In diesem Moment waren sämtliche Streitereien zwischen ihnen beiden vergessen. Jake wusste, dass er Grace helfen musste. So schnell er konnte, verwandelte er sich in einen Zweibeiner zurück. Leider gibt es ein Klischee über Wolfswandler und andere Shifter, das zu hundert Prozent wahr ist: Wenn sie sich verwandeln, lösen sich ihre Klamotten meistens in Luft – oder besser gesagt in tausende kleine Einzelteile – auf. Jake hatte deshalb schon früh gelernt, seine Klamotten auszuziehen und an einem sicheren Ort zu deponieren, bevor er sich verwandelte. Dementsprechend stand er jetzt splitterfasernackt da. Vor einer Kommilitonin, die ihm zwar nicht sympathisch war, die aber dringend seine Hilfe brauchte. Also tat er das, was jeder echte southern Gentleman getan hätte: Er bedeckte seine Kronjuwelen mit einer Hand, wartete, bis Grace sich beruhigte, und trat dann hinter sie, um ihr Bein aus der Falle zu befreien.

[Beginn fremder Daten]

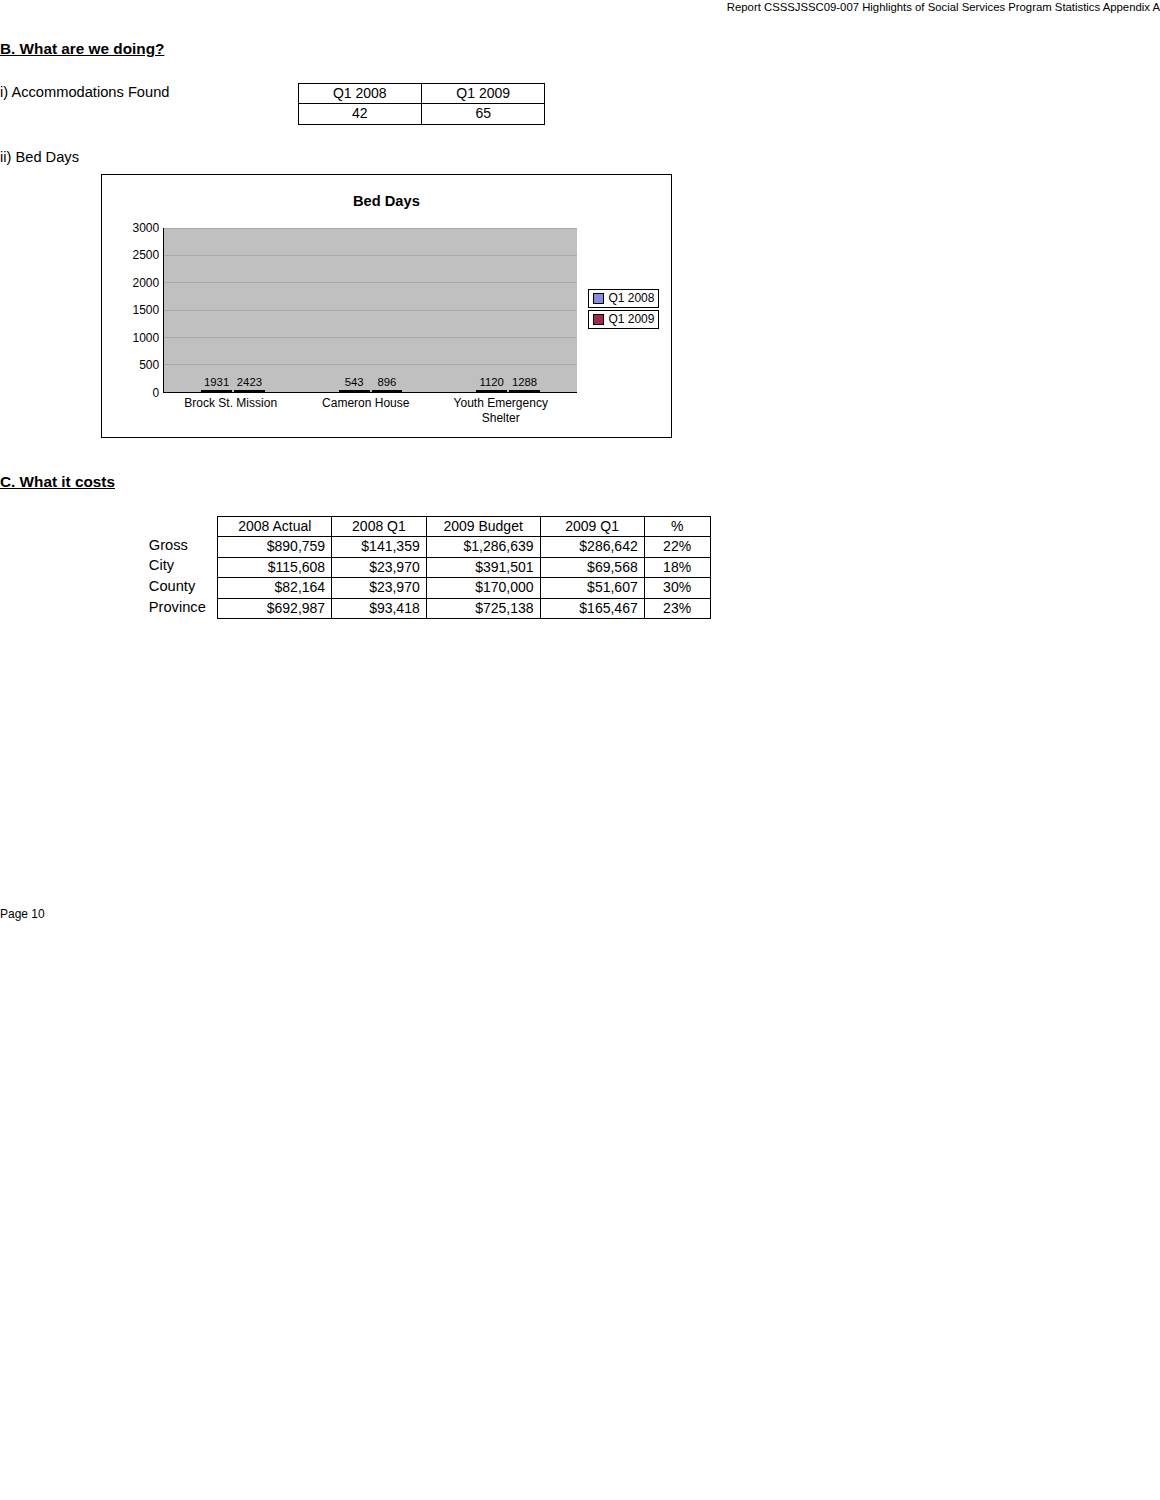Report CSSSJSSC09-007 Highlights of Social Services Program Statistics Appendix A
B. What are we doing?
i) Accommodations Found
| Q1 2008 | Q1 2009 |
| --- | --- |
| 42 | 65 |
ii) Bed Days
Bed Days
3000 2500 2000 1500 1000 500 0
1931
2423
543
896
1120
1288
Q1 2008
Q1 2009
Brock St. Mission
Cameron House
Youth Emergency Shelter
C. What it costs
Gross
City
County
Province
| 2008 Actual | 2008 Q1 | 2009 Budget | 2009 Q1 | % |
| --- | --- | --- | --- | --- |
| $890,759 | $141,359 | $1,286,639 | $286,642 | 22% |
| $115,608 | $23,970 | $391,501 | $69,568 | 18% |
| $82,164 | $23,970 | $170,000 | $51,607 | 30% |
| $692,987 | $93,418 | $725,138 | $165,467 | 23% |
Page 10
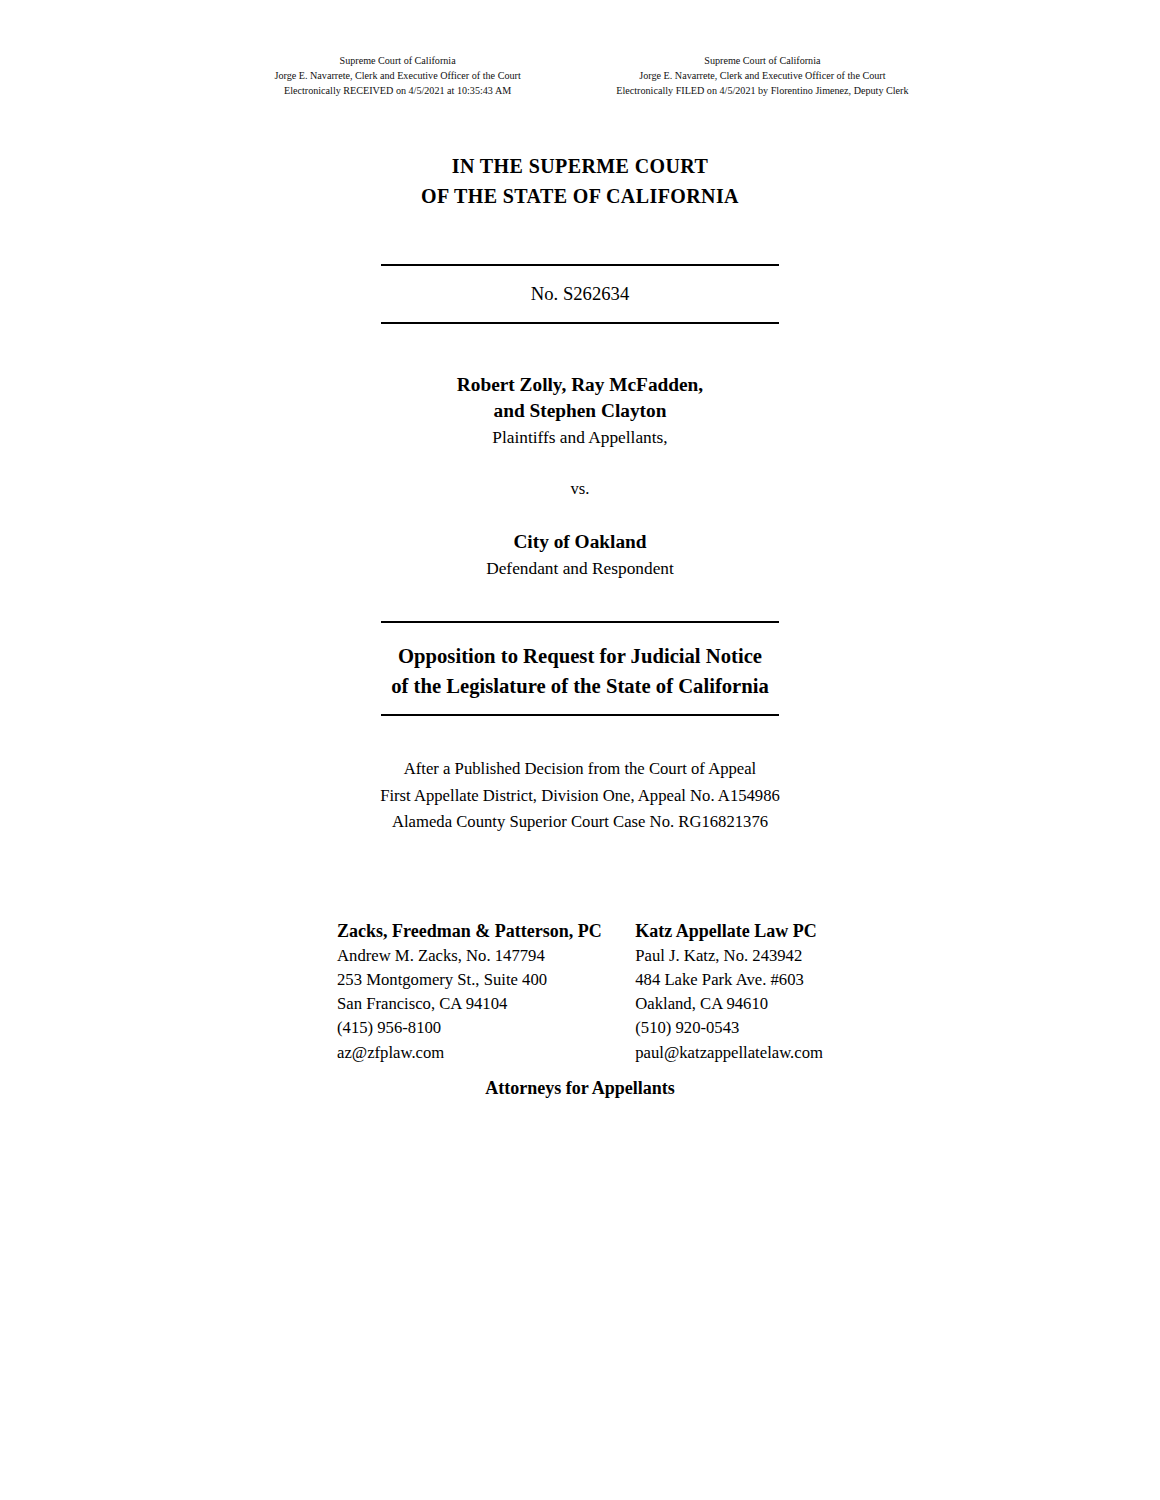Supreme Court of California
Jorge E. Navarrete, Clerk and Executive Officer of the Court
Electronically RECEIVED on 4/5/2021 at 10:35:43 AM
Supreme Court of California
Jorge E. Navarrete, Clerk and Executive Officer of the Court
Electronically FILED on 4/5/2021 by Florentino Jimenez, Deputy Clerk
IN THE SUPERME COURT
OF THE STATE OF CALIFORNIA
No. S262634
Robert Zolly, Ray McFadden,
and Stephen Clayton
Plaintiffs and Appellants,
vs.
City of Oakland
Defendant and Respondent
Opposition to Request for Judicial Notice
of the Legislature of the State of California
After a Published Decision from the Court of Appeal
First Appellate District, Division One, Appeal No. A154986
Alameda County Superior Court Case No. RG16821376
Zacks, Freedman & Patterson, PC
Andrew M. Zacks, No. 147794
253 Montgomery St., Suite 400
San Francisco, CA 94104
(415) 956-8100
az@zfplaw.com
Katz Appellate Law PC
Paul J. Katz, No. 243942
484 Lake Park Ave. #603
Oakland, CA 94610
(510) 920-0543
paul@katzappellatelaw.com
Attorneys for Appellants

Grace stieß ein ersticktes Keuchen aus und fiel rückwärts um. Doch bevor Jake ihr weitere Hilfe anbieten konnte, war sie schon wieder aufgestanden. Ihre gelben Augen musterten ihn einen Moment lang, als wüsste sie nicht, woher sie ihn kannte. Dann plusterte sie sich auf, beschnupperte kurz die klaffende Wunde an ihrem Bein und hastete in großen Sätzen davon. Ohne ein Wort des Dankes. Aber das hatte Jake auch gar nicht erwartet. Denn Wendigo oder nicht, Grace blieb eine überhebliche Theatertussi.

***

Eine warme Hand, die wieder auf seinem Oberschenkel landet – deutlich höher dieses Mal –, reißt Jake aus dem Strudel der Erinnerungen, in dem er versunken war.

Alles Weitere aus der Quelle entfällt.